Harvard professor to discuss implicit bias

Everyone holds biases in ways they would abhor if they were held by someone else, says Mahzarin R. Banaji, the Richard Clarke Cabot Professor of Social Ethics and chair in the Department of Psychology at Harvard University.

She will give a talk, “Blindspot: Hidden Biases of Good People,” Feb. 11 at 3:30 p.m. in Statler Auditorium. The lecture is free and open to the public.

Mahzarin R. Banaji

Banaji studies the less conscious, implicit and automatic ways our minds operate. Her work illustrates how the values and aspirations we hold can be inconsistent with our behavior. As an example, she notes that even she has not completely overcome the stereotype that males are the gender with successful careers, despite her accomplishments.

Elected to the National Academy of Sciences and the American Academy of Arts and Sciences, and named the Herbert A. Simon Fellow of the American Academy of Political and Social Science, Banaji also received several awards from the Association for Psychological Science for her research and contributions to society. Both Harvard and Yale, where she previously taught, recognized her for excellence in undergraduate teaching, and she has earned many additional awards.

“The reason it shouldn’t surprise anybody anymore that I show a bias favoring the male+career association is because, unlike my explicit beliefs, my implicit beliefs are shaped by what my experiences are,” Banaji said. “And even though my personal experience of myself is that of a woman with a career, my culture has not permitted me to acquire that association for my group, female, as a whole.”

Banaji uses multiple methods to measure bias, including cognitive and behavioral tests and neuroimaging. She examines bits of knowledge stored in our brains – she calls them “mindbugs” – that influence our behavior toward members of particular social groups, such as people of a certain religion, age, gender, occupation, religion, nationality or ethnicity.

“I demonstrate how our minds work, and how all of us make errors in judgment and decision-making that can be costly,” she said.

In her book – also titled “Blindspot: Hidden Biases of Good People” – Banaji and co-author Anthony G. Greenwald tell the story of a woman rushed to the emergency room at Yale-New Haven Hospital after accidentally slitting her hand from mid-palm to wrist.
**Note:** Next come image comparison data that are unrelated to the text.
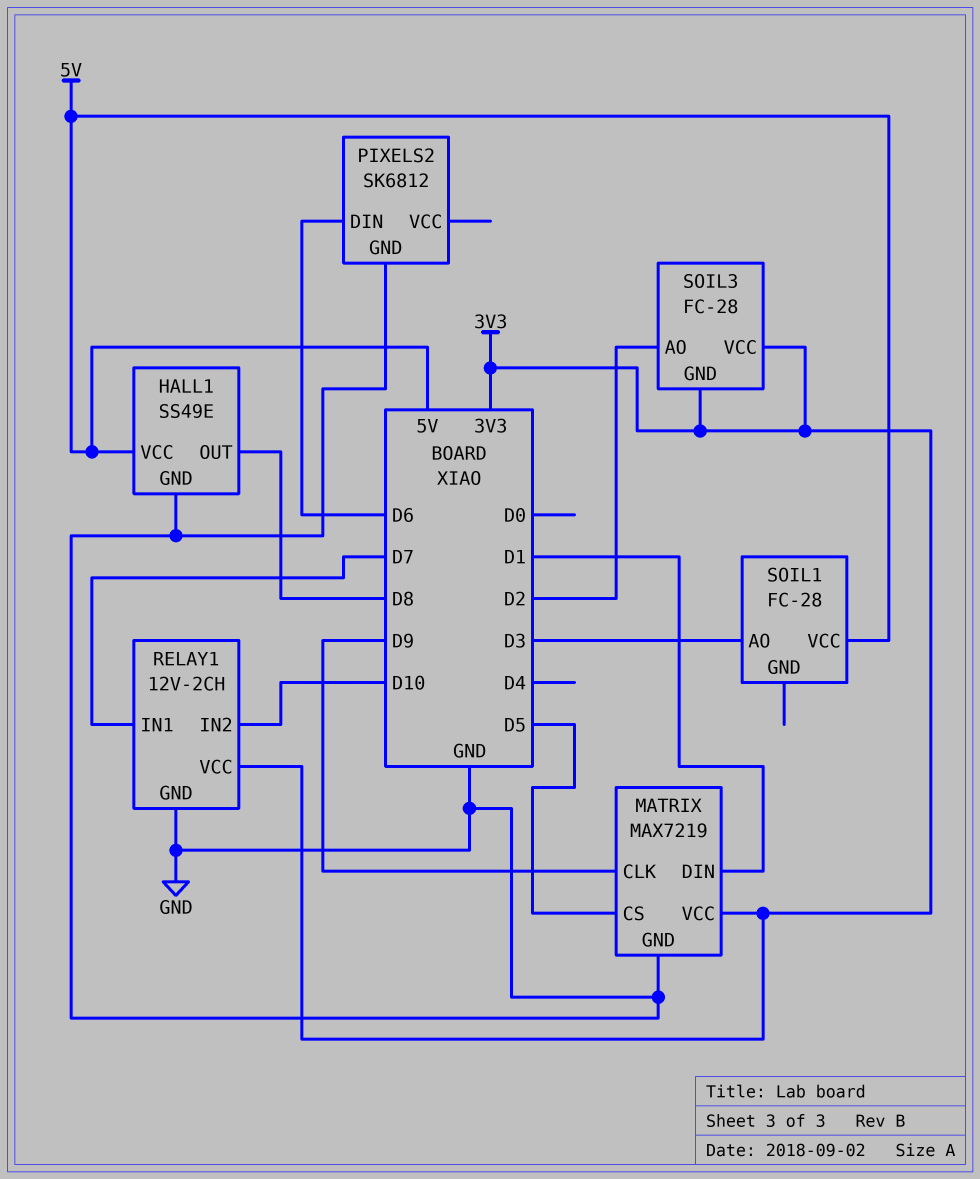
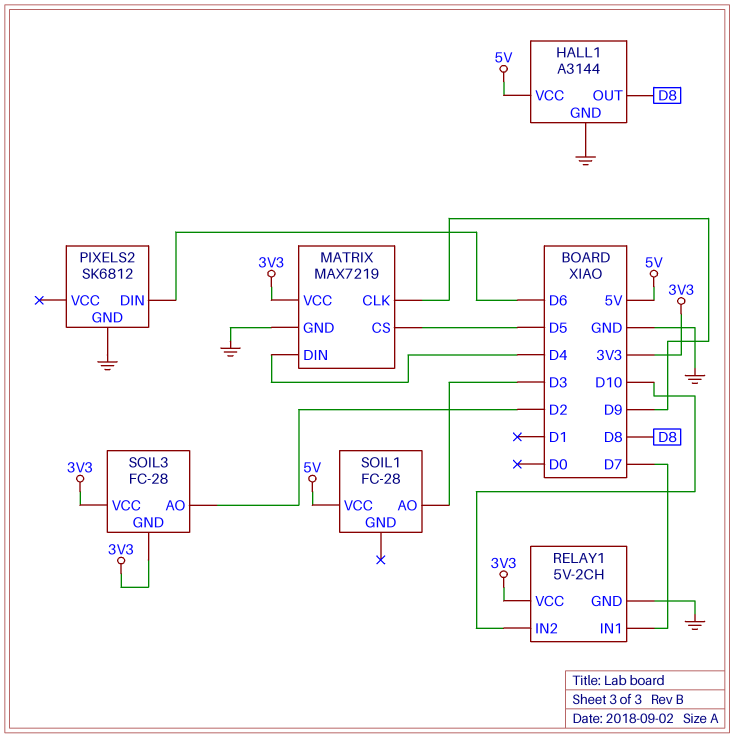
HALL1: SS49E -> A3144
MATRIX pin DIN: D1 -> D4
RELAY1: 12V-2CH -> 5V-2CH

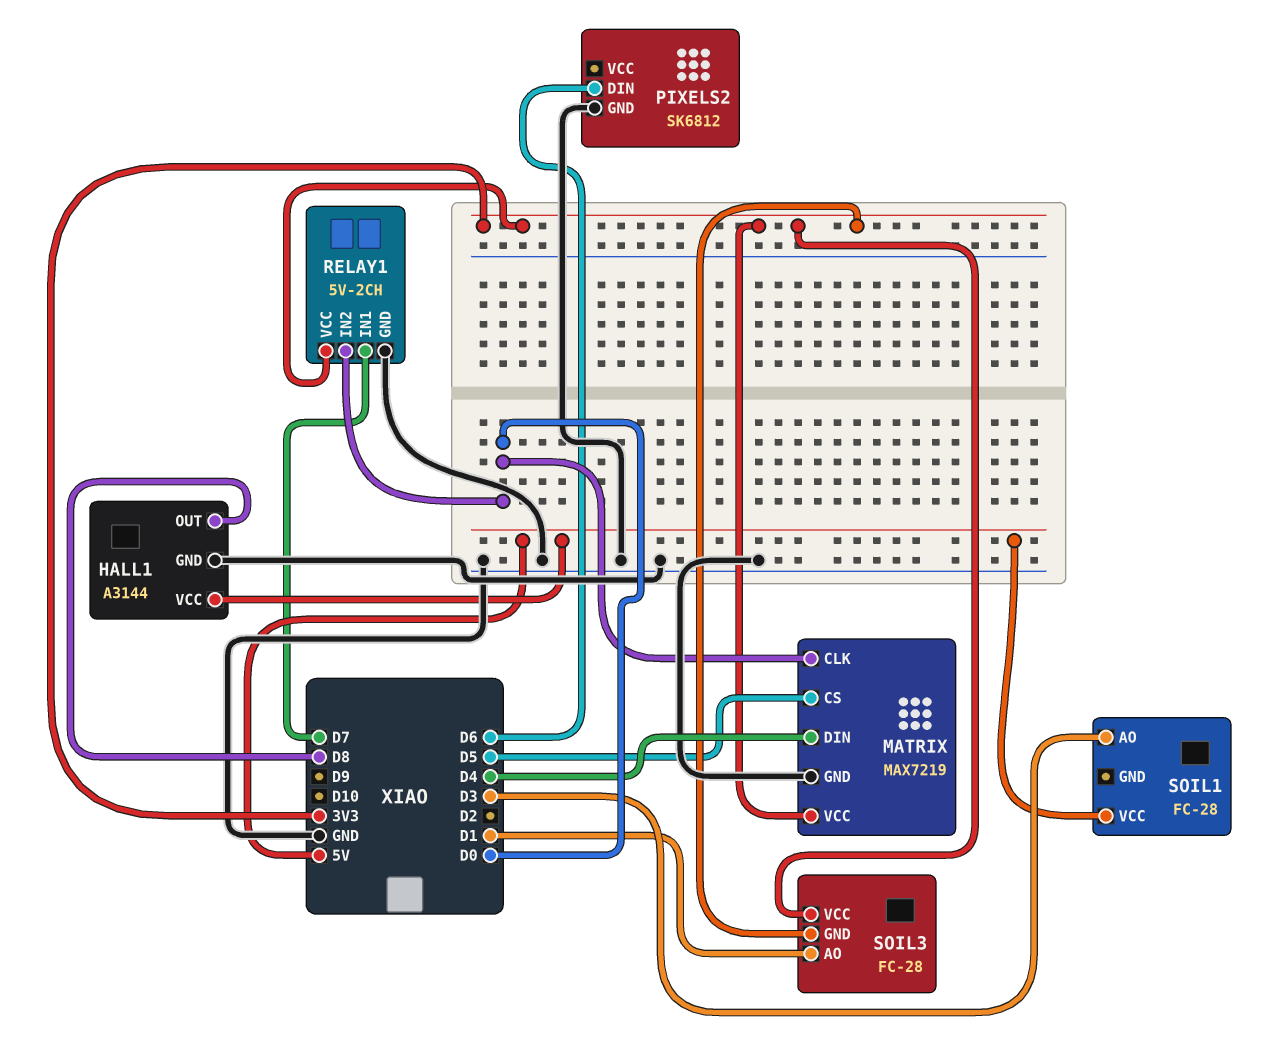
MATRIX pin CLK: D9 -> D0
RELAY1 pin IN2: D10 -> D0
SOIL3 pin AO: D2 -> D1

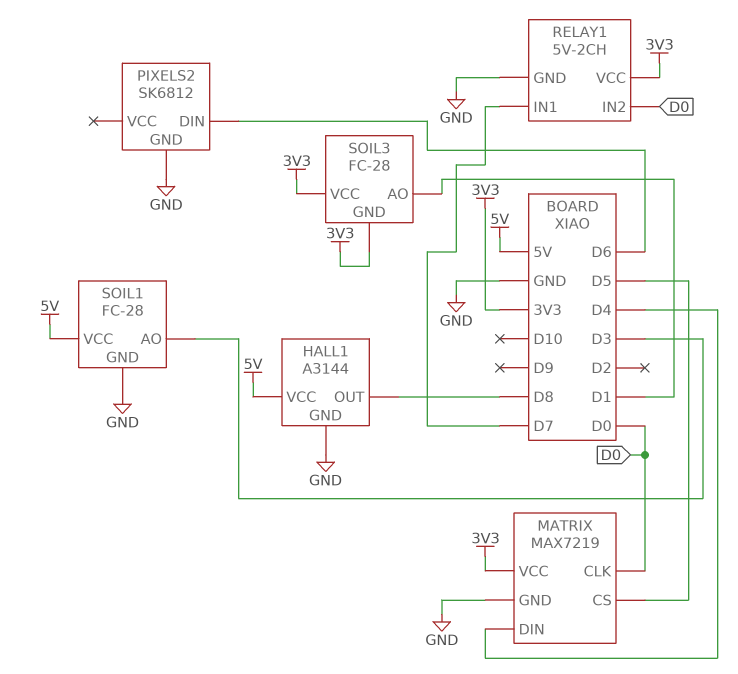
SOIL1 pin GND: none -> GND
As the doctor prepared the woman’s hand for sutures, a student volunteer called out, “Professor Kaplan! What are you doing here?”

Upon discovering his patient was a Yale professor, and not just a quilter as he originally understood, the physician canceled his plans to stitch up her hand. Instead, he arranged for her to see the most renowned hand specialist in New England. In this case, the hidden bias favored the Yale professor over the artisan.

Though difficult, people’s attitudes can change when they purposefully think new thoughts that oppose an existing association, Banaji says. For example, she found a 33 percent reduction in anti-gay bias in Americans from 2005 to 2015.

“That’s impressive,” she said. “Why exactly this has happened, we don’t know. But that such change has happened is striking and, if we desire neutrality, a happy result.”

Similarly, bias toward race and skin tone dropped during the same 10-year-period but only by about 15 percent. In contrast, stereotypes about the elderly and those with a disability are not moving toward neutrality, according to Banaji’s research.

“Change can take place in any direction,” she said. “It’s up to us as a society to decide how important it is to work toward neutrality to engage in understanding why sexuality attitudes are changing so fast while others are not.”

Banaji’s talk serves as both the Robert L. Harris Jr. ADVANCEments in Science lecture, supported by the Office of Faculty Development and Diversity, and the annual lecture for the Institute for the Social Sciences. The Department of Psychology Colloquium and the Center for Bright Beams are also sponsoring her lecture.

Lori Sonken is the communication and program manager for the Office of Faculty Development and Diversity.